Plasmid standards were constructed to allow for transcript copy numbers to be quantified using qRT-PCR. Target sequences for NPM1.1 (wild-type and mutated), NPM1.2 (wild-type and mutated) and NPM1.3 were PCR amplified from OCI-AML3 cells using the primers described in Table 1. Amplified products were screened using gel electrophoresis and sequenced to confirm the presence of the correct product before sub-cloning into the pGEM-Teasy vector. Following sub-cloning, target sequences were validated using M13 forward and reverse primers in separate reactions. Plasmids were transformed into JM109 competent E. Coli cells, and stored in 40% glycerol at − 80 °C. Plasmids were isolated from E Coli cultures grown from resuscitated glycerol stocks using a plasmid mini isolation kit (NEB, Massachusetts, USA) and 2 ug of plasmid DNA was linearised using 10,000 units/mL of SphI. Plasmid copy numbers were calculated using the following equations:

  1. 1.

    To calculate the mass of plasmid plus insert:

    $$m=\left[n\right] \left[\frac{1mole}{6.023e23}molecules \left(bp\right)\right]\left[\frac{600g}{mole}\right]=\left[n\right]\left[1.096e-\frac{21g}{bp}\right]$$

    where m = mass, n = plasmid size (bp), 6.023e23 molecules per mole = Avagadros number and 600 g/mole = the average molecular weight of a double stranded DNA molecule.

  2. 2.

    To calculate plasmid copy number:

    $$Copies \,per \,\mu L=\frac{\left(6.023e23 \,copies\right) \times (plasmid \,concentration \,g/\mu L)}{(number \,of \,bases \times (660 \,daltons/base)}$$

Quantitative RT-PCR

Transcript copy numbers were measured using a 7500 Fast Real-Time PCR analyser.
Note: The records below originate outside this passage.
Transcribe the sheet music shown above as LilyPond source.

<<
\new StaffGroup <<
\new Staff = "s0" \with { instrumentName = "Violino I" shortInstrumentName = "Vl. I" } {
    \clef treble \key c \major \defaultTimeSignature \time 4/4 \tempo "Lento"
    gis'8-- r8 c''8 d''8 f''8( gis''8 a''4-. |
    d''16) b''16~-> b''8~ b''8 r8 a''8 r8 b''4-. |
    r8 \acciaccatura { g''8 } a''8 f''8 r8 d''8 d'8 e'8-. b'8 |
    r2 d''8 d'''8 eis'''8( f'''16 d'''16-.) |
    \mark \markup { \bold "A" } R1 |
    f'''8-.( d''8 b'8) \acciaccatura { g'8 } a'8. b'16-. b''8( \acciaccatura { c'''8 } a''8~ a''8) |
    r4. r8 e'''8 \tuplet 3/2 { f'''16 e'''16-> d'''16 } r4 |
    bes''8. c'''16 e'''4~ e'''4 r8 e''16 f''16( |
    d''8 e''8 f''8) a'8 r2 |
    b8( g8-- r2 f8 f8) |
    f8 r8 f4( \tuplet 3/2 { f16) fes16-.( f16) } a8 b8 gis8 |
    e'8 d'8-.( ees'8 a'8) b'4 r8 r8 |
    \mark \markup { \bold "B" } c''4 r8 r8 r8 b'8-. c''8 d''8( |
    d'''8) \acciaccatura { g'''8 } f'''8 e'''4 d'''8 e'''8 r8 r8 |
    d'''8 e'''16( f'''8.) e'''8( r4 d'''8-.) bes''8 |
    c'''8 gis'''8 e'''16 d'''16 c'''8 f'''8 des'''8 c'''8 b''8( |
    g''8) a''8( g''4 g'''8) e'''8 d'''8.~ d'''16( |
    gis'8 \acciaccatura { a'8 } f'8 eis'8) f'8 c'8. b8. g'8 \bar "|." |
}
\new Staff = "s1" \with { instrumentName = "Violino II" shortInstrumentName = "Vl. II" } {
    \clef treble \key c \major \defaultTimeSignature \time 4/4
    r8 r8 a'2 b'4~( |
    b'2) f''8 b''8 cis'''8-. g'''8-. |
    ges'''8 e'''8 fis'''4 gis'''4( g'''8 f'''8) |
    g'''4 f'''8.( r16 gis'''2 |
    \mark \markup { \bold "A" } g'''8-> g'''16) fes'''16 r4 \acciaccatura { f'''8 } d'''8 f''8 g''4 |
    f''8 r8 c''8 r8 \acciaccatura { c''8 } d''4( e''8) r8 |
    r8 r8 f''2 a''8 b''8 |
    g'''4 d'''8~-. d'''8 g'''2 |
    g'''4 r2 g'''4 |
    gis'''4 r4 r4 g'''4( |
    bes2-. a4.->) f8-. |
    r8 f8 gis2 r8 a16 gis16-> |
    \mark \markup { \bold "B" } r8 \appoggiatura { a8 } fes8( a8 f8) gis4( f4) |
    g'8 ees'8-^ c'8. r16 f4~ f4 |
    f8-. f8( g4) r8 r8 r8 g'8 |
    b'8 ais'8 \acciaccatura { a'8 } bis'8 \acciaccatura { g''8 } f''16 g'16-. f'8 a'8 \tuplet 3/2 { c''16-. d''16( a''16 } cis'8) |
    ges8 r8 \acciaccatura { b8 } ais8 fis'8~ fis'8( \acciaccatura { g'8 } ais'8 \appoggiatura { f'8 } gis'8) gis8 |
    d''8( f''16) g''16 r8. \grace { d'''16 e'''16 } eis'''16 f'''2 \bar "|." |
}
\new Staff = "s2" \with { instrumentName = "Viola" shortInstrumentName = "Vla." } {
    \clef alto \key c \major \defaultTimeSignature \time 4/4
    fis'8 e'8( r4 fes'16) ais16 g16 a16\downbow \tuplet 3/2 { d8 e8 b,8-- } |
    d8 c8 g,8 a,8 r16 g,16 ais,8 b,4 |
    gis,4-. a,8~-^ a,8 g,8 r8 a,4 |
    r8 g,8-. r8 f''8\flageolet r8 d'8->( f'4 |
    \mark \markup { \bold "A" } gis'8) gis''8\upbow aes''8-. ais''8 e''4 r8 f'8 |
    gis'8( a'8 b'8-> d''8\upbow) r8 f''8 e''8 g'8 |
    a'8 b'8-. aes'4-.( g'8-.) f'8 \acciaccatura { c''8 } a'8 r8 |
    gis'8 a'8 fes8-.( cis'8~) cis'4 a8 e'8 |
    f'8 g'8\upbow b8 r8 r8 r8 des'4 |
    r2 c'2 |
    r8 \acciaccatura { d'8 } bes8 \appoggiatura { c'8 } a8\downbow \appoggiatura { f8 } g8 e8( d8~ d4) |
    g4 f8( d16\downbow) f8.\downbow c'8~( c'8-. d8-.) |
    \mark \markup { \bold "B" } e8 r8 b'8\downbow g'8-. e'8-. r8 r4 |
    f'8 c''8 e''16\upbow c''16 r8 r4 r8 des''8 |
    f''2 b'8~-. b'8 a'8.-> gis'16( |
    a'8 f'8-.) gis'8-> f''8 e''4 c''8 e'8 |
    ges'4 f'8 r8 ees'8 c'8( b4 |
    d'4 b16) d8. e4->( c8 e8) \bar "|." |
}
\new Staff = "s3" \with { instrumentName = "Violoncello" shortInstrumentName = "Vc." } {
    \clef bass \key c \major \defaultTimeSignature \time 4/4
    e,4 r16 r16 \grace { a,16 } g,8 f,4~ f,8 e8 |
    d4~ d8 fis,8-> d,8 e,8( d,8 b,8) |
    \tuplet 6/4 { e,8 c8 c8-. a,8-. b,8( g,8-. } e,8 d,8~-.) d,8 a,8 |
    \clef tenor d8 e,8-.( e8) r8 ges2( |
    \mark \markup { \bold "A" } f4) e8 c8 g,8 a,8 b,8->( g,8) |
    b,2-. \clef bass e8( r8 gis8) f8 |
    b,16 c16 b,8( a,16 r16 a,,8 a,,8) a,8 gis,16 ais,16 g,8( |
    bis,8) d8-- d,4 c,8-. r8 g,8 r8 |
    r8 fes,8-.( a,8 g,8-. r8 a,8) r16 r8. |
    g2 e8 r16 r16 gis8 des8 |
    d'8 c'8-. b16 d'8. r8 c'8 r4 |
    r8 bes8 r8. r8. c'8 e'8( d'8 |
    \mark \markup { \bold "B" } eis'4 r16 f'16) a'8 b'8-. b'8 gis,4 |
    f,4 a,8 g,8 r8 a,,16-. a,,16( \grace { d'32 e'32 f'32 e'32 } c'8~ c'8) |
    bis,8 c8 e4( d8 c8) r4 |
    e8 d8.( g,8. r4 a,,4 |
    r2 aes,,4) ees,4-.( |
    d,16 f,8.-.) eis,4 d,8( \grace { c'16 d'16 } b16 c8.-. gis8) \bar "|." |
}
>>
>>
Reaction mixtures were assembled using Fast SYBR Green Master Mix according to the manufacturer’s protocol. Samples were tested in triplicate and beta 2-microglobulin was used as a reference gene for data normalisation. Standard curves were constructed using tenfold serial dilutions of plasmids from 3 × 106 to 300 plasmid copies per well. Quantity mean values were calculated using 7500 software v2.7 and presented using GraphPad Prism v7. All raw data are accessible via Figshare; https://doi.org/10.6084/m9.figshare.13066961.

Statistical analysis

All statistical analysis and data plots were carried out using GraphPad Prism v7. Shapiro–Wilk tests were used to indicate distribution of the data. Non-parametric Mann–Whitney tests were used for statistical analysis. Confidence intervals were set at 95% of the mean. Non parametric Spearman rank correlations with 95% confidence intervals were calculated to test the correlation between mutant transcript copy numbers derived from non-discriminatory primers and the sum of allele specific primers.